HOW TO COMPLETE THIS TASK >> Take the entries below and reproduce exactly the portion that begins at the line containing "font-size: 17px ->" and ends at the line containing "text: June Sincerely", keeping both ends, dropping pictures, and adding nothing else.

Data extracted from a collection
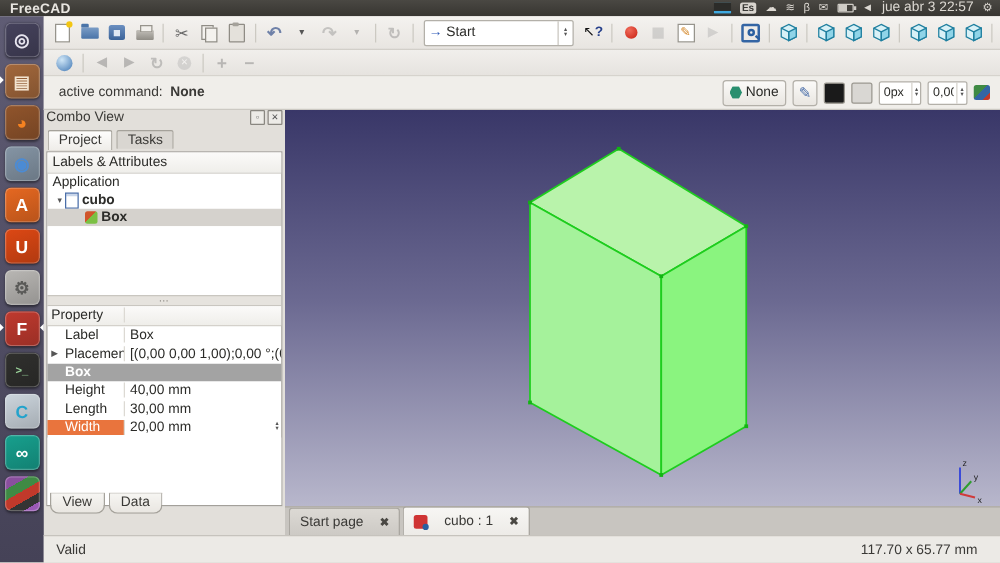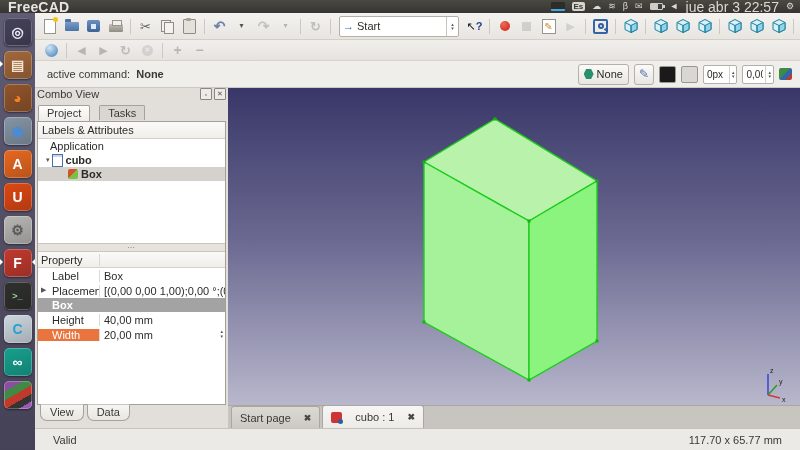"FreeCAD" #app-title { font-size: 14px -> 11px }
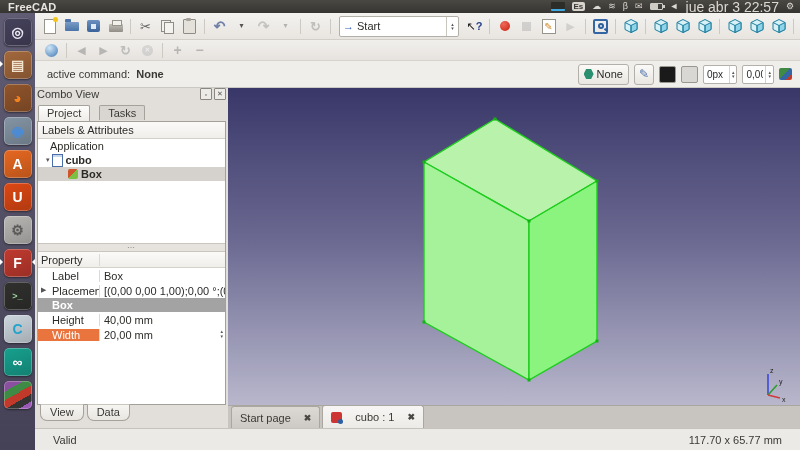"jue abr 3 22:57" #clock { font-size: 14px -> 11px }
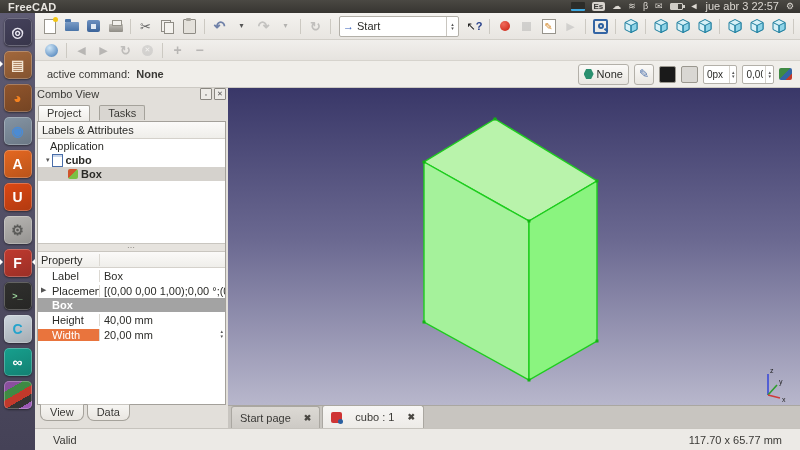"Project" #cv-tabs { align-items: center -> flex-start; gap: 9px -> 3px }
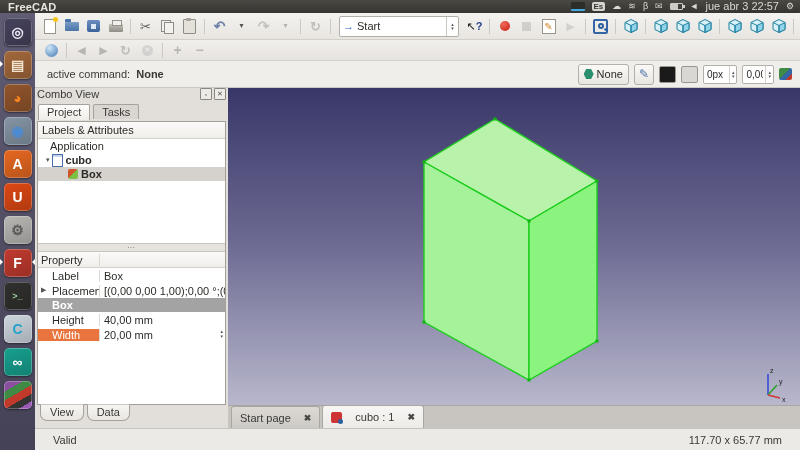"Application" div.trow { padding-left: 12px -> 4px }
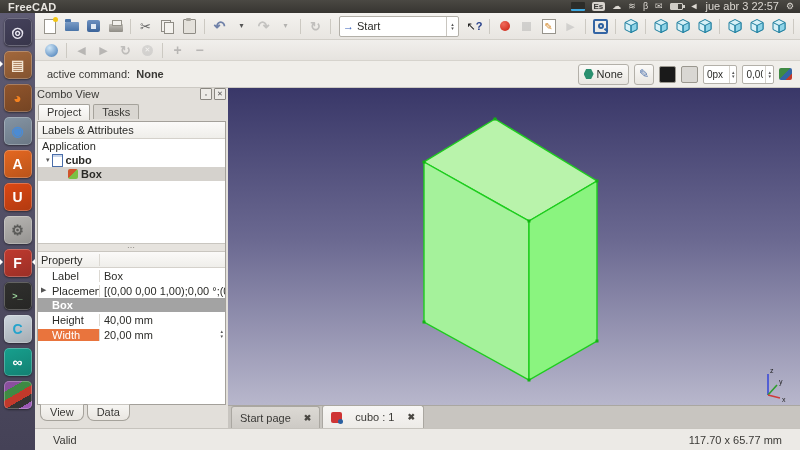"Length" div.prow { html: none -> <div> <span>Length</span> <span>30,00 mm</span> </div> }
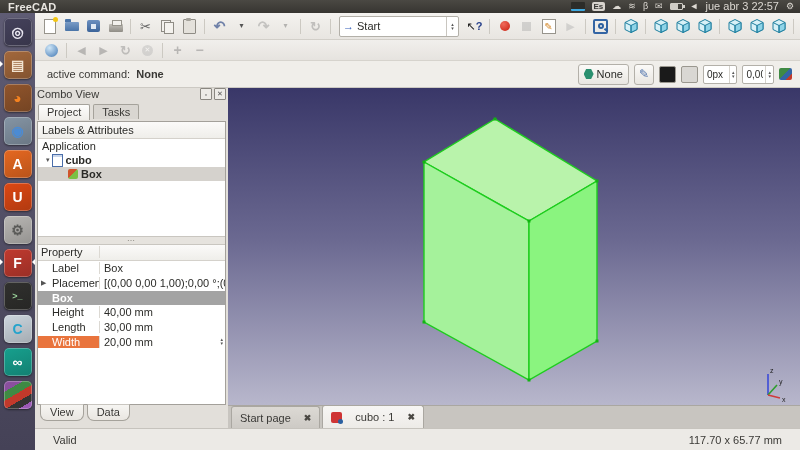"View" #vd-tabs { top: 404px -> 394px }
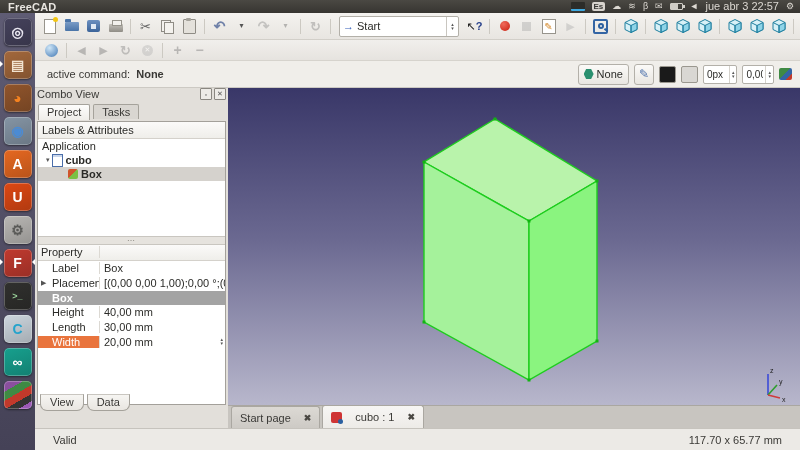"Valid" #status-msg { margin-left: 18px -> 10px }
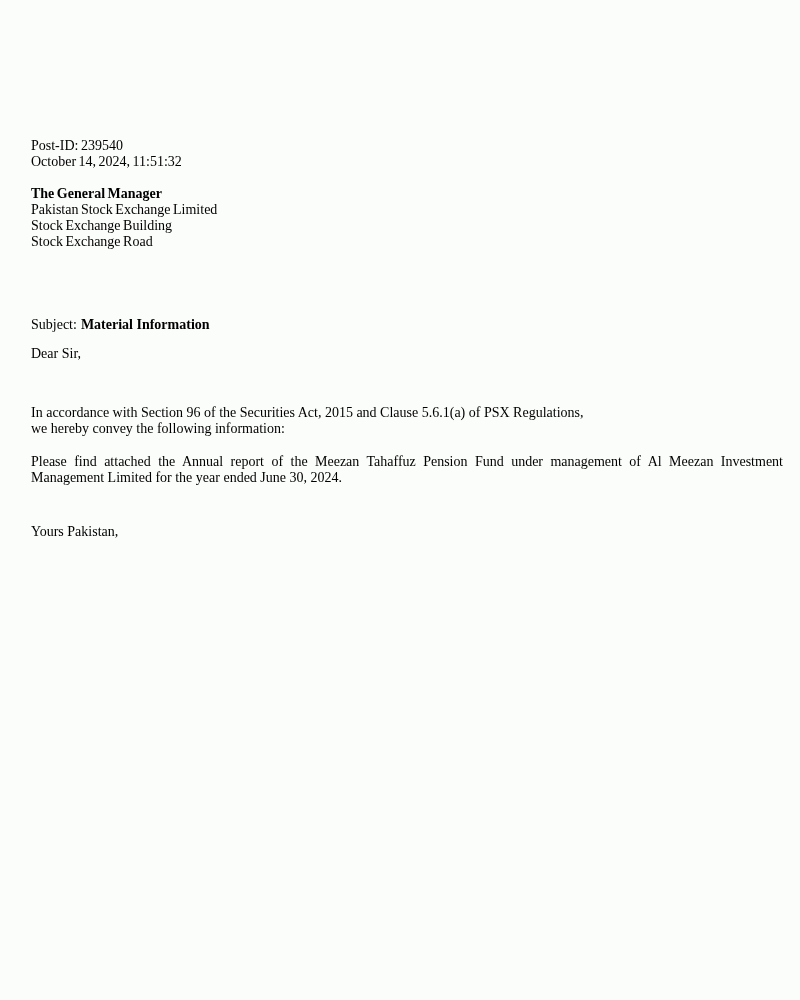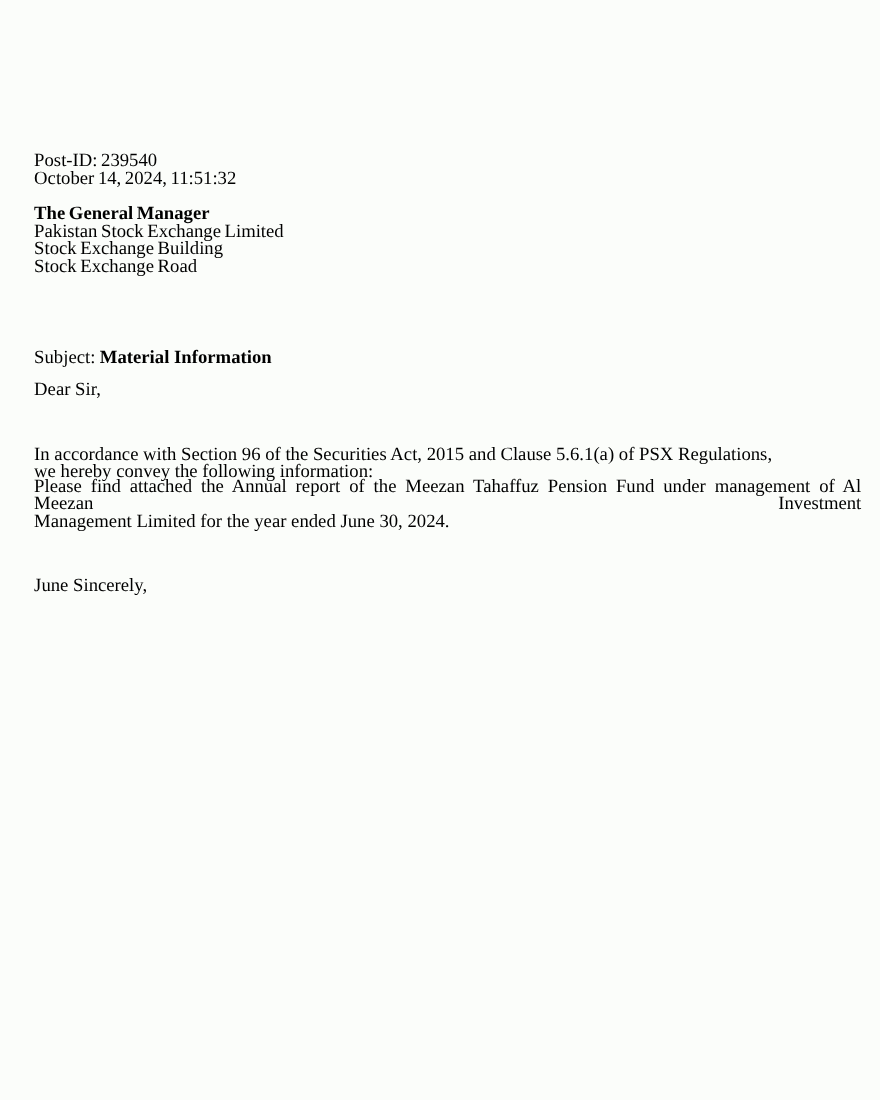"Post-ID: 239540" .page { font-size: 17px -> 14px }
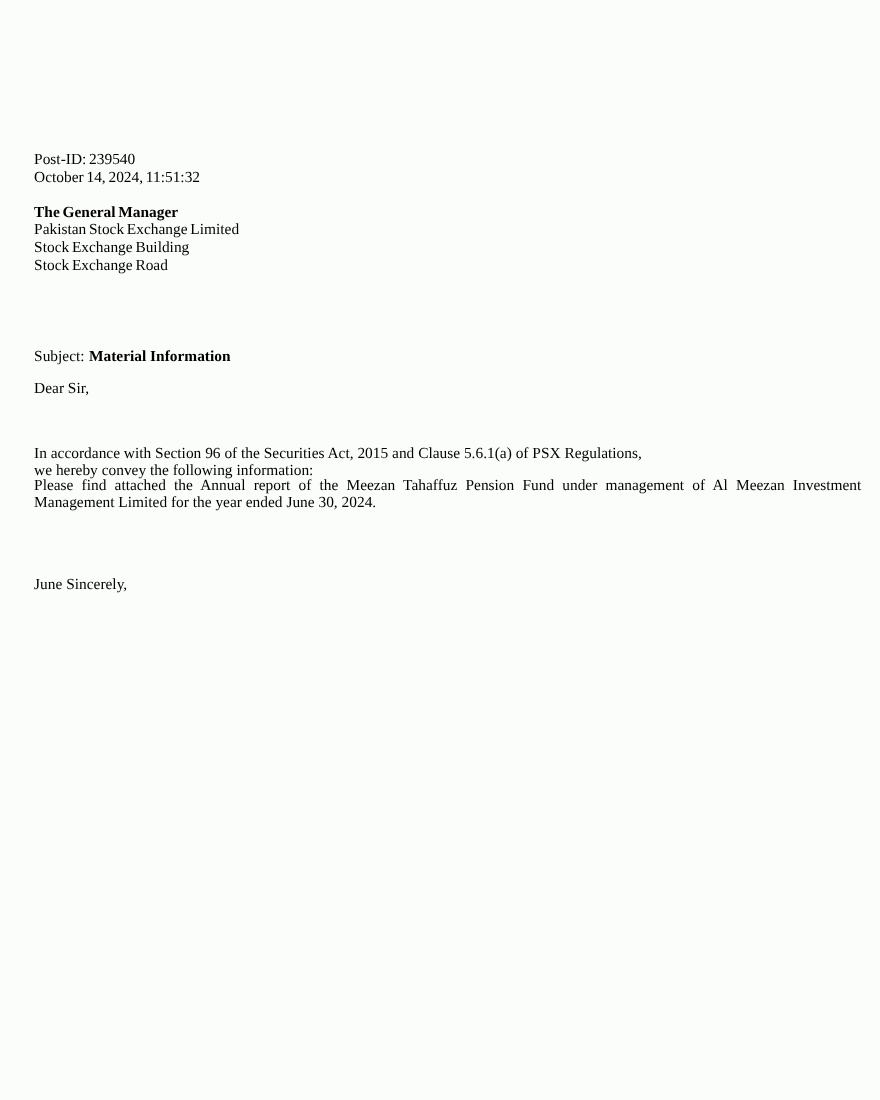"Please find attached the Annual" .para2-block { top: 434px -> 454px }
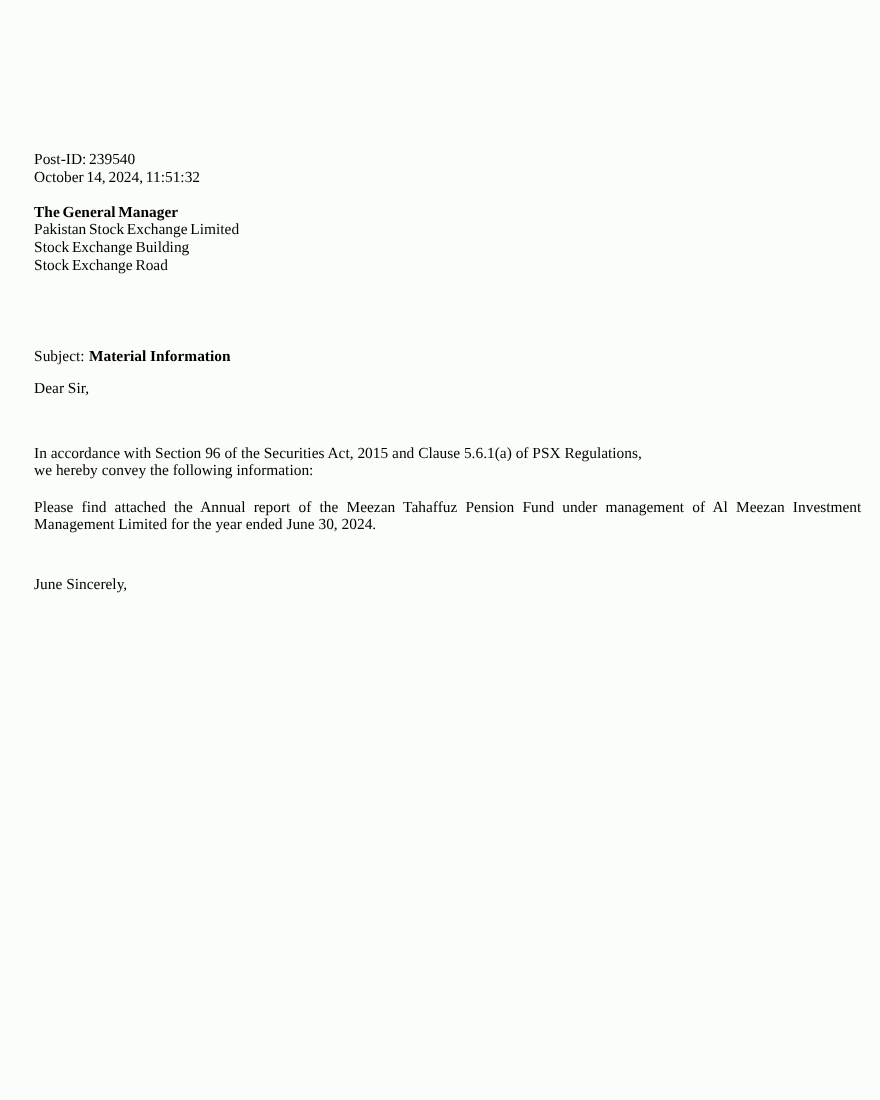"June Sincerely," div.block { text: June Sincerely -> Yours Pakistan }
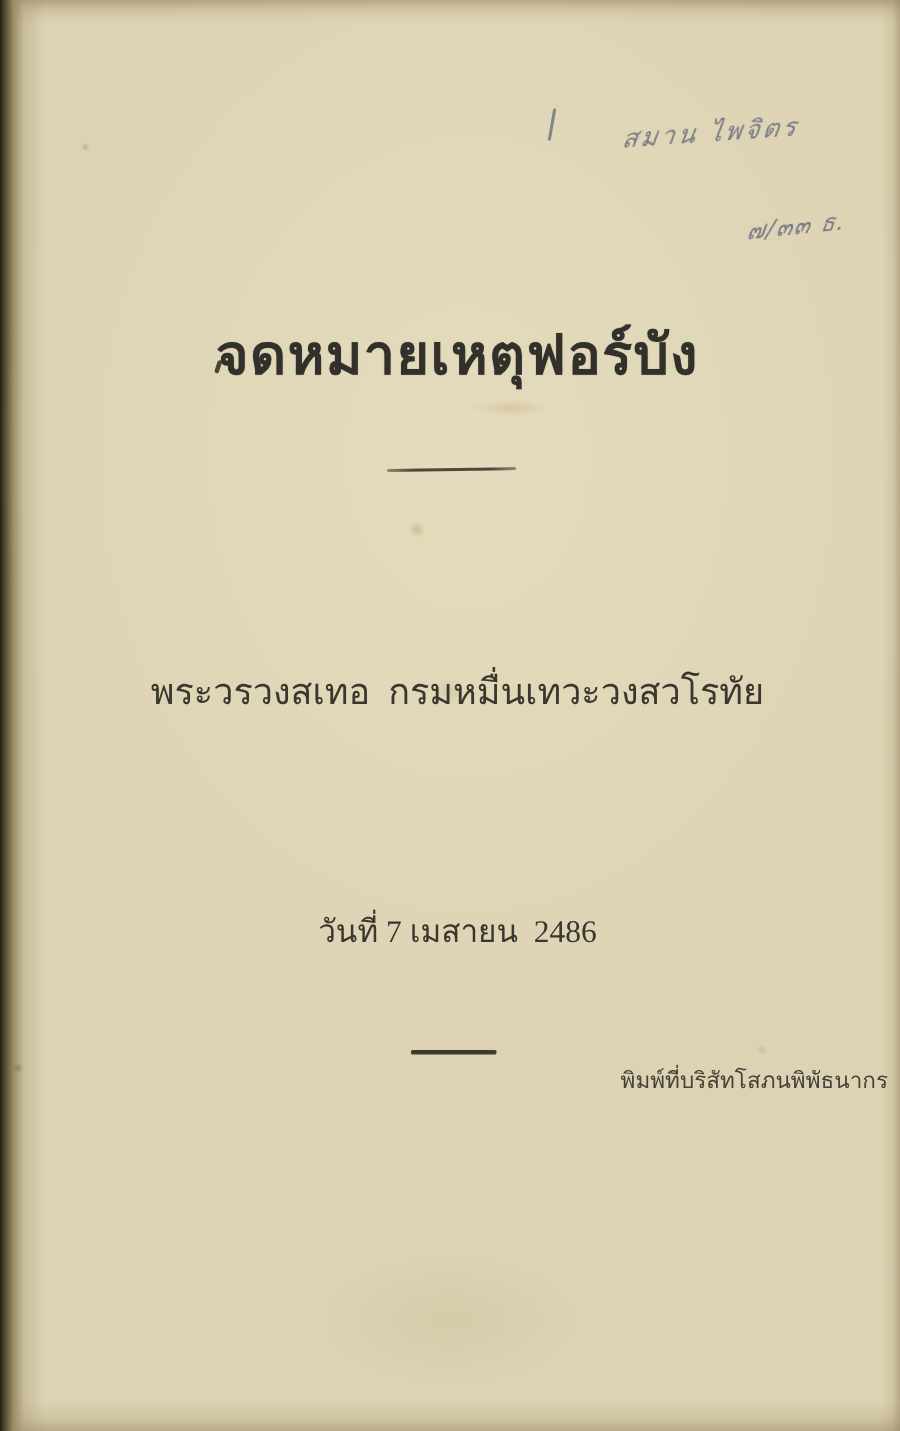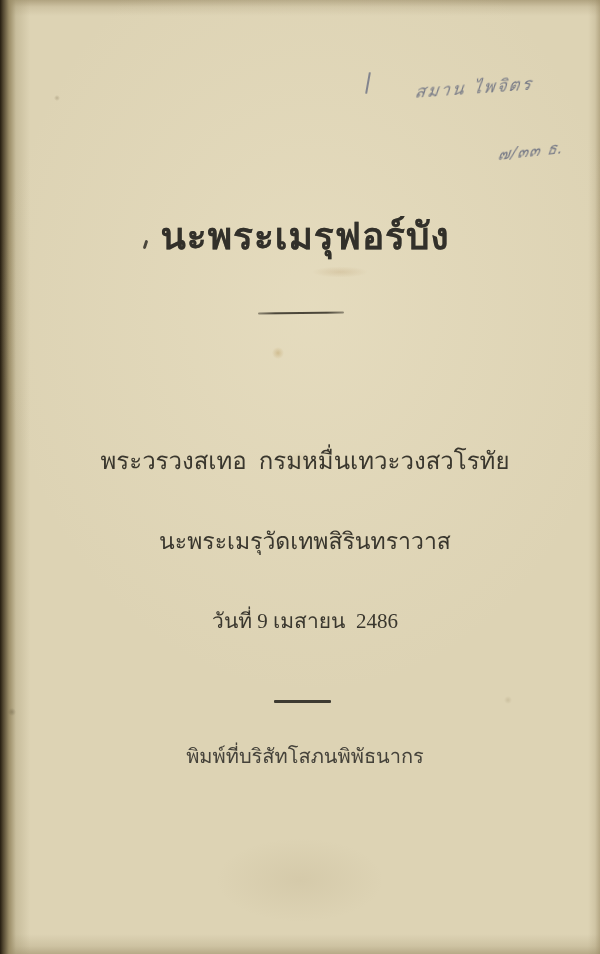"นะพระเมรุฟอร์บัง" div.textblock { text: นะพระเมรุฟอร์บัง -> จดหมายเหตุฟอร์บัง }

ANSWER SPACE >>
"Post-ID: 239540" .page { font-size: 17px -> 14px }
"Please find attached the Annual" .para2-block { top: 434px -> 454px }
"June Sincerely," div.block { text: June Sincerely -> Yours Pakistan }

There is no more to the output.